Lethem stated that he “grew up to hate Captain America,” except during the Watergate-inspired story line, in which he gave up being Captain America and took the name Nomad. Explaining that he “grew up in a commie/hippie commune,” Lethem said that what he “loved about Marvel” was that the stories were “set in New York”: “Doctor Strange was obviously one of my parents’ friends.”

During audience questions, one member asked about Morrison’s own “evolutionary” theme in New X-Men. Noting that the X-Men can represent “any minority group,” Morrison said that his X-Men stories were specifically about a “war on children”: “These are our successors, they’ll take over, we’re going to die, and we hate them.” Echoing Kring’s remarks, Morrison suggested that superheroes act as a kind of “immune system in times of danger,” as if the “human species” were producing the counterparts of white blood cells.
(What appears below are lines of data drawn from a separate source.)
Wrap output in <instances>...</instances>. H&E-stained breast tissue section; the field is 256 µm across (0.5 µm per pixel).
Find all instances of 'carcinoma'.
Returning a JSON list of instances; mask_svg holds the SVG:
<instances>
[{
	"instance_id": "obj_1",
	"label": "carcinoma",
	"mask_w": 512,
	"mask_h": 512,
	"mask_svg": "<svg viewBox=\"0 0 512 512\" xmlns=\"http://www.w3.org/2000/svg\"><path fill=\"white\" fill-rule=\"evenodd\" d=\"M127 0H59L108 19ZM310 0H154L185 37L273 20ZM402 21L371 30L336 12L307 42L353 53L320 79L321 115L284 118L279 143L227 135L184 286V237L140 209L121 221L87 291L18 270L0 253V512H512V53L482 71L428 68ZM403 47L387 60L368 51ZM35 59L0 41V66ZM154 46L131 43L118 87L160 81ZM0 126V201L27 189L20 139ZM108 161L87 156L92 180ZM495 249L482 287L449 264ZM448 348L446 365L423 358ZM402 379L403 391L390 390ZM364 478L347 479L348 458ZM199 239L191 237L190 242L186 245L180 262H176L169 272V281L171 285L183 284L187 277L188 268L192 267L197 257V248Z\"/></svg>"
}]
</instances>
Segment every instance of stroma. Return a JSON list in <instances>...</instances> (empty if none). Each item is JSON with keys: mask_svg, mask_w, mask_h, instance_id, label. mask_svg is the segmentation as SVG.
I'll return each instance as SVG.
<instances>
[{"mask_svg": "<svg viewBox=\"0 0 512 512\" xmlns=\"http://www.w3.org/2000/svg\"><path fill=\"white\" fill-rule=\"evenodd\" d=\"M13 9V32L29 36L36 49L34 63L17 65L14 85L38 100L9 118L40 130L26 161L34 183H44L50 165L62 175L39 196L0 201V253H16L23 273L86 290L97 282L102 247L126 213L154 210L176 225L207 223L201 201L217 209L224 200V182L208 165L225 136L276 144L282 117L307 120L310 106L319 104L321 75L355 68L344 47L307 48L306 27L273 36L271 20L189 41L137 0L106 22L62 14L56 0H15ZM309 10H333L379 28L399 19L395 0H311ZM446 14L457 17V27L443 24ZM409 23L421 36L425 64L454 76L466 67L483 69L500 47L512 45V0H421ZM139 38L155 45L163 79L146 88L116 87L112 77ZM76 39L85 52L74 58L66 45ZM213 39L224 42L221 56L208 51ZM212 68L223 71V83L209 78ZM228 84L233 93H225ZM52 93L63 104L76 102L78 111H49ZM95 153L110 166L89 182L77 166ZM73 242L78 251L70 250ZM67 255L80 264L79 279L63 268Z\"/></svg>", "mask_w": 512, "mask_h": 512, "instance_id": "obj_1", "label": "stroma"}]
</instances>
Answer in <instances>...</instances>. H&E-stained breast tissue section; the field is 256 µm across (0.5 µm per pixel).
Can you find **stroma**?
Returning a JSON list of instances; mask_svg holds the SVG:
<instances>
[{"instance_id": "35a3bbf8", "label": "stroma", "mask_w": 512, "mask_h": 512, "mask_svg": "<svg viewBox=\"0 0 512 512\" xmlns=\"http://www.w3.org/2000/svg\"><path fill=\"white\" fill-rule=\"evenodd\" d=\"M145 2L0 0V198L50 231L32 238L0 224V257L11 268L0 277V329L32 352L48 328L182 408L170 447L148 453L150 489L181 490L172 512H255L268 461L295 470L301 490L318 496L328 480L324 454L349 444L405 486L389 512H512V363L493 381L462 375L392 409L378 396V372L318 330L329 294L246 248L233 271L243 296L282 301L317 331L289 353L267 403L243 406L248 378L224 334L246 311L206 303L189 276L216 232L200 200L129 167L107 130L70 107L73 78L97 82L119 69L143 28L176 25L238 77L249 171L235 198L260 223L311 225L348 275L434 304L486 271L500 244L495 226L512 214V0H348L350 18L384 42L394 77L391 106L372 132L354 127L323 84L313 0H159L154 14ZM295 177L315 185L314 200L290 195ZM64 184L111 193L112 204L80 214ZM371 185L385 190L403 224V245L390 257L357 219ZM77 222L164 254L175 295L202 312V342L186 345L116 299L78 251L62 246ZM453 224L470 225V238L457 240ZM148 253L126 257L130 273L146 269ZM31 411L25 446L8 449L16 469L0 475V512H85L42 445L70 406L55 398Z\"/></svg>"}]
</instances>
Another audience member was concerned about the future of the comic book and wondered if superhero movies and TV shows funneled audiences to comics. Mignola replied that he now regards the “pamphlet”-style comic book as a “teaser” for the “ultimate form” his comics story will take in graphic novel format. Mignola also worried that the Hellboy movies, “especially the second film, don’t really reflect what the comic is” and that people who come from the movies to the Hellboy comics “won’t recognize” his version.

Morrison asserted that “a movie doesn’t affect the sales of comics” and claimed that a moviegoer was “more likely to buy a Spider-Man towel” than a Spider-Man comic. He contended that comic books will “probably continue to be despised,” but declared, “Comics are wellsprings of imagination in this country.”

Reminding the audience that he first discovered superheroes through the Batman TV show, Lethem asserted that with superheroes in so many media, it is “almost impossible today” that “a young kid will first see superheroes in a comic.” Rather less persuasively, Lethem argued that nowadays a child might be “looking at Chris Ware or Dan Clowes” in the New York Times Sunday Magazine “before he sees a superhero comic book.”